Mission council is unified on its decision to end the maintenance contract it has with the Mission Heritage Association to run Fraser River Heritage Park.

Mission council unified on Heritage Park decision

The Record polled each member of council individually and six out of seven confirmed they voted in favour, and fully support the change.

The decision to make a major change to how Fraser River Heritage Park is managed was a united decision by council, despite social media speculation to the contrary.

Council announced last month it would allow the park maintenance agreement with the Mission Heritage Association to end, in favour of creating a larger parks governance plan that would encompass every park in the district.

Consultations on how that governance plan will be implemented will begin soon, according to Mayor Randy Hawes.

Online and social media critics of the move have speculated that because the vote took place in-camera (closed to the public) some councillors were likely against the idea.

This week, The Record polled each member of council individually and six out of seven confirmed they voted in favour, and fully support the move to end the MHA’s contract and create a broader form of park governance.

Coun. Jim Hinds was the only member who would not say how he voted – because it was in an in-camera meeting – but did say he supports the direction the district is going.

Coun. Jenny Stevens said she’s been associated with the park for 15 years and the Heritage Association has done some great work. However, the need for a master plan for Heritage, and all the parks, has been discussed since at least 2011.

Hawes said the entire parks system needs to be brought into a unified system.

He said speculation on social media about ulterior motives are false.

“We are not running 7th Ave.  through; we are not building condos; we’re not getting rid of volunteers. What we are trying to do is build a parks system that suits our entire community,” stated Hawes.

He said there are many volunteers in Mission who are there for the park, not the Heritage Association.

“It’s not about who is operating the park, it’s about the park.”

The bigger issue according to Hawes is the unfinished buildings.

“We have a kitchen expansion that is going to run into many hundreds of thousands of dollars, money which the Heritage Association does not have.”

Once the renovation is complete, the kitchen will be leased, but Hawes said he doesn’t know if the cost of the lease will cover the renovations. Other restaurants in the community are concerned “we are giving a subsidy to a private business that will be in competition with them,” said Hawes.

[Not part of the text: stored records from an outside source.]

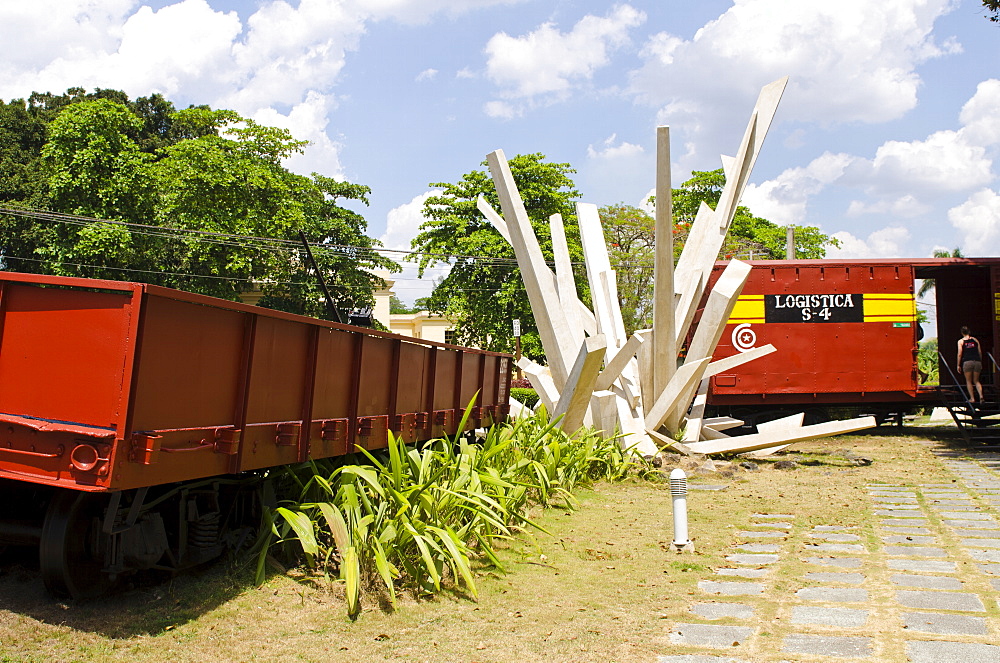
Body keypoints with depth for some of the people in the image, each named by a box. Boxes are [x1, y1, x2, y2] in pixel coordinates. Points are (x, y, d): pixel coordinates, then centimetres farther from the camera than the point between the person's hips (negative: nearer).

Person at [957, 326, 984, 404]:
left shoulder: (960, 341, 5)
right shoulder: (975, 340, 15)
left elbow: (960, 354, -1)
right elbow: (980, 353, 16)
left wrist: (958, 365, 4)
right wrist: (981, 363, 24)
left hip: (967, 362, -3)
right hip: (977, 361, 3)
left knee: (968, 381, 8)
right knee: (976, 381, 12)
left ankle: (972, 398, 2)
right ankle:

“We have to ensure that everything being done is completely transparent. Under the Heritage Association, it is not transparent.”

He has similar concerns regarding the observatory, which, when completed, would move the park into a new method of operation where people are being asked to pay a fee to use an amenity.

Despite assurances from the Mission Heritage Association that school field trips and volunteer efforts will help fund operational costs of the observatory, Hawes said he and council have doubts. He wants to know if taxpayers are willing to pay to subsidize the observatory if it is not profitable.

Hawes doesn’t want to see history repeat itself.

“The Clarke Theatre was built with the greatest of intentions. I sat on that committee for two years, planning that centre. The Clarke Theatre was built and we never spent  time talking about operating costs, and within six months of it opening, everyone was looking at each other saying, ‘who’s paying to run this?’ ”

Fraser River Heritage Park actually belongs to the Fraser Valley Regional District and is leased to the District of Mission.

According to Hawes, all of the buildings constructed are technically the property of the FVRD.

“We have talked with the Fraser Valley Regional District. They are very happy with what we are doing now.”